Very truly I tell you, unless a kernel of wheat dies, it remains a single seed, but if it dies, it produces many seeds. - John 12:24

Recently, I was in prayer and I  saw something really gross. It looked like raw flesh. My first thought was, "This can't be God." and then I realized it was inside an oyster shell. I thought about how dark it would be, how bad it would smell, how claustrophobic it would feel. I then realized that sums up part of my life right now. Isn't that always our first thought though, when uncomfortable situations happen in our life, "This cannot be God!"?

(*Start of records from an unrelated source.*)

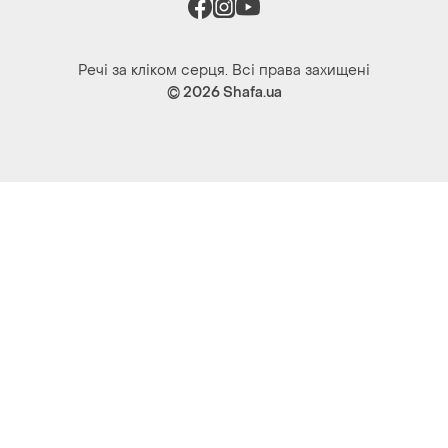
Речі за кліком серця. Всі права захищені
© 2026
Shafa.ua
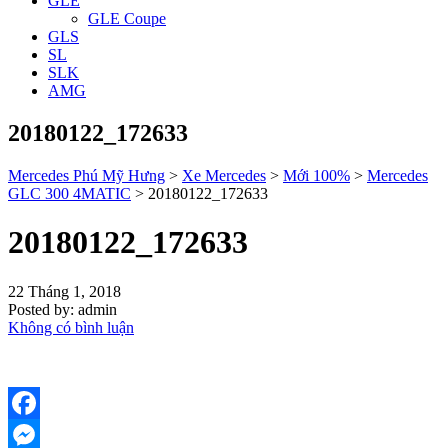
GLE
GLE Coupe
GLS
SL
SLK
AMG
20180122_172633
Mercedes Phú Mỹ Hưng
>
Xe Mercedes
>
Mới 100%
>
Mercedes
GLC 300 4MATIC
>
20180122_172633
20180122_172633
22 Tháng 1, 2018
Posted by:
admin
Không có bình luận
Facebook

To get into the details of everything that has taken place in the last 4 years, wouldn't do it justice. I have had to die to dreams, even good ones; dreams for my children and for myself; basic dreams of my children just being able to attend or even do school, any school; dreams for everyone to be healthy and whole.

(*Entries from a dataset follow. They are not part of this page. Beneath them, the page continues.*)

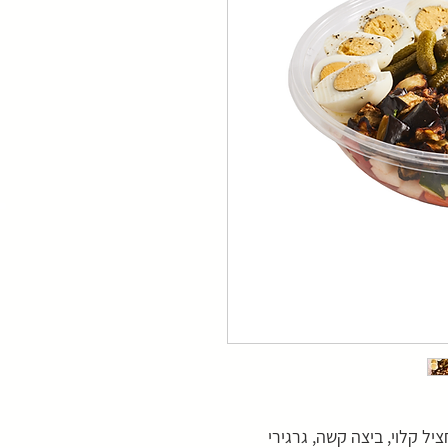
יל קלוי, ביצה קשה, גרגירי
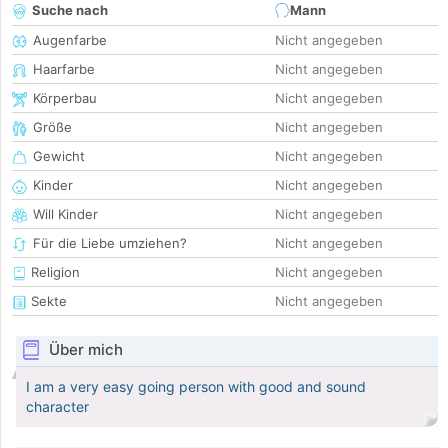
Suche nach
Mann
Augenfarbe
Nicht angegeben
Haarfarbe
Nicht angegeben
Körperbau
Nicht angegeben
Größe
Nicht angegeben
Gewicht
Nicht angegeben
Kinder
Nicht angegeben
Will Kinder
Nicht angegeben
Für die Liebe umziehen?
Nicht angegeben
Religion
Nicht angegeben
Sekte
Nicht angegeben
Über mich
I am a very easy going person with good and sound
character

If you can relate to what I am saying, I think one thing the Lord is doing, is messing with the status quo. Let me explain. In society, are we in bondage to the way things have always been done or are we truly looking outside the box of life's possibilities? I remember a word the Lord gave me over 20 years ago. He said there was going to be a reversal of the order of how things are now. That can only happen if there is a shift in mindsets and our current ways of thinking.

I know, it is ultimately God's desire for myself and my family to be healthy and whole. I know it is ultimately God's desire for us to prosper, for us to have a home that is big enough for us, for us to have enough income for us to buy the things we need and even some things we want. I know it is his desire for us to live in a house that is not making us sick, so I continue to hope, I continue to pray, I continue to press in and I worship.

For I know the plans I have for you, declares the Lord, plans to prosper you and not to harm you, plans to give you hope and a future. - Jeremiah 29:11

Recently, I had a dream. In the dream, I was tied up on the side of a cruise ship. I was stuck and could not move as everyone else was getting off. I knew in my dream, I had a choice to make; I could either panic because of the situation I was in or I could choose to worship. I chose to worship.

Even though I am in the coffin of an oyster shell, I choose to be still and worship, knowing something beautiful is being formed. I choose to stay here until the work is complete and at the same time, hoping and having faith that there is more, both in the physical and spiritual. 

The pearl of great price is no joke, but it is worth it!